I would prefer "stochastic effects (cancer risks in exposed individuals and heritable risks in their offspring) and deterministic effects (occur only after a threshold dose of ionizing radiation and these effects include many healthy problems" to "stochastic effects ( genetic risks in offspring) and deterministic effects (generally occur only after a high dose acute exposure of ionizing radiation and these effects include many healthy problems".

For some deterministic effects, the same threshold has been recommended irrespective of the rate of dose delivery, e.g., 0.5 Gy to the ocular lens, heart and brain for cataracts and circulatory effects for acute, fractionated, protracted and chronic exposures.

Thanks a lot Dr. Nobuyuki Hamada for your useful comment. 

My pleasure, Dr Anees A. Al-Hamzawi

Can't agree more with Dr. Nobuyuki Hamada. Really nice answer.
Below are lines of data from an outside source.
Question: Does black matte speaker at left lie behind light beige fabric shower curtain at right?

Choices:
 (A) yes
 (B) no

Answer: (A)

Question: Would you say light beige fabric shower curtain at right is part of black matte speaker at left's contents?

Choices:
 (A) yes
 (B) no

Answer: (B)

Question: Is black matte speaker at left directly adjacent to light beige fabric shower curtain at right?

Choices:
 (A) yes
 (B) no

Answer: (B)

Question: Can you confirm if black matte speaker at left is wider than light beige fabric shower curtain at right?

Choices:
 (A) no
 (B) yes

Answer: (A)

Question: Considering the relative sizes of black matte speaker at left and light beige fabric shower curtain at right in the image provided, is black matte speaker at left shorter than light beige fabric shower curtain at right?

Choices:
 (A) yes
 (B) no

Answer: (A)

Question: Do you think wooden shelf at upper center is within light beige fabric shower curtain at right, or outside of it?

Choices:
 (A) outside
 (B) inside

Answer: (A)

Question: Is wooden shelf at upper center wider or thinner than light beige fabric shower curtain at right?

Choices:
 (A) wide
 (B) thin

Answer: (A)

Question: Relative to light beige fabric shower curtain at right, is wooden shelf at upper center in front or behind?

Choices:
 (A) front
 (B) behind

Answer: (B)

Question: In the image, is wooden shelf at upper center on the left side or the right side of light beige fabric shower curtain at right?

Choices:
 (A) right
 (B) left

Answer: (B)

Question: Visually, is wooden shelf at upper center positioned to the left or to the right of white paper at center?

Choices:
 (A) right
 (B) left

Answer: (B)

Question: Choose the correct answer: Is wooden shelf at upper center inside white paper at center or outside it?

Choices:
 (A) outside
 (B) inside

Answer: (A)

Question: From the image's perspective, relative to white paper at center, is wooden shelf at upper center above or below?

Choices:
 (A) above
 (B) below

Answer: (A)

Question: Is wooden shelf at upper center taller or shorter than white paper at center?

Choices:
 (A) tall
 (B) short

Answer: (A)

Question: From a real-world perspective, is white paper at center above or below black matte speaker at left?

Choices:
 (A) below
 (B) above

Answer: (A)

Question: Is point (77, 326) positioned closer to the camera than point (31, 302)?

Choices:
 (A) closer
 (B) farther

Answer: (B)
Thank you, Mr Dwi Ramadhani, for your kind words

The latest report on the solid cancer incidence data in atomic bomb survivors has been published. https://www.ncbi.nlm.nih.gov/pubmed/28319463

The sex averaged dose response now exhibits an significant upward curvature (p = 0.03) in a linear quadratic model assuming the common curvature for males and females that was estimated to be 0.22 per Gy [95% confidence intervals (CIs): 0.01 to 0.60]. For this, the shape of the dose response was significantly different between sexes, such that the dose response was linear for females, but exhibited an significant upward curvature for males.

A threshold was not significant. For females, the estimated threshold of 0.08 Gy was not different from 0, and the upper bound of the 95% CI was 0.2 Gy. For males, the best estimate of 0.75 Gy was not different from 0, and the upper bound of the 95% CI was 0.8 Gy.

To address whether recent epidemiological studies support the linear non-threshold model for use in radiation protection, the US National Council on Radiation Protection and Measurements (NCRP) established the Scientific Committee 1-25 (SC 1-25) "Recent Epidemiologic Studies and Implications for the Linear-Nonthreshold Model" in late 2015 under Program Area Committee 1 (PAC1).

http://ncrponline.org/program-areas/sc-1-25-recent-epidemiologic-studies-and-implications-for-the-linear-nonthreshold-model/

SC 1-25 is working on the draft of a commentary, of which final form to be published late this year as NCRP Commentary. Will keep you updated.

Thank you so much Dr. Nobuyuki Hamada. Really your answers are very good and give us many information about biological effects of radiation. thanks a lot again. 

Thanks a lot Dr. Dwi Ramadhani for your comment.